WHAT IS REQUIRED >> Every record below must be copied exactly, with images dropped.

EXTRACTED INFORMATION >>
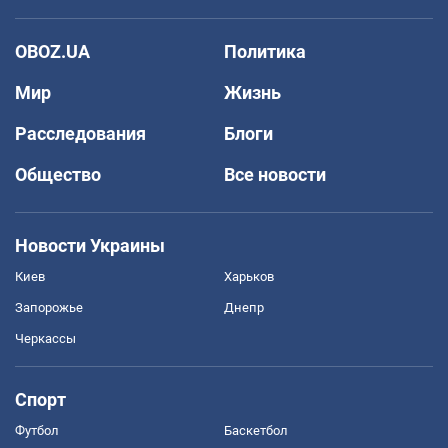
OBOZ.UA
Политика
Мир
Жизнь
Расследования
Блоги
Общество
Все новости
Новости Украины
Киев
Харьков
Запорожье
Днепр
Черкассы
Спорт
Футбол
Баскетбол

PROBLEM SOLUTION >>
OBOZ.UA
Политика
Мир
Жизнь
Расследования
Блоги
Общество
Все новости
Новости Украины
Киев
Харьков
Запорожье
Днепр
Черкассы
Спорт
Футбол
Баскетбол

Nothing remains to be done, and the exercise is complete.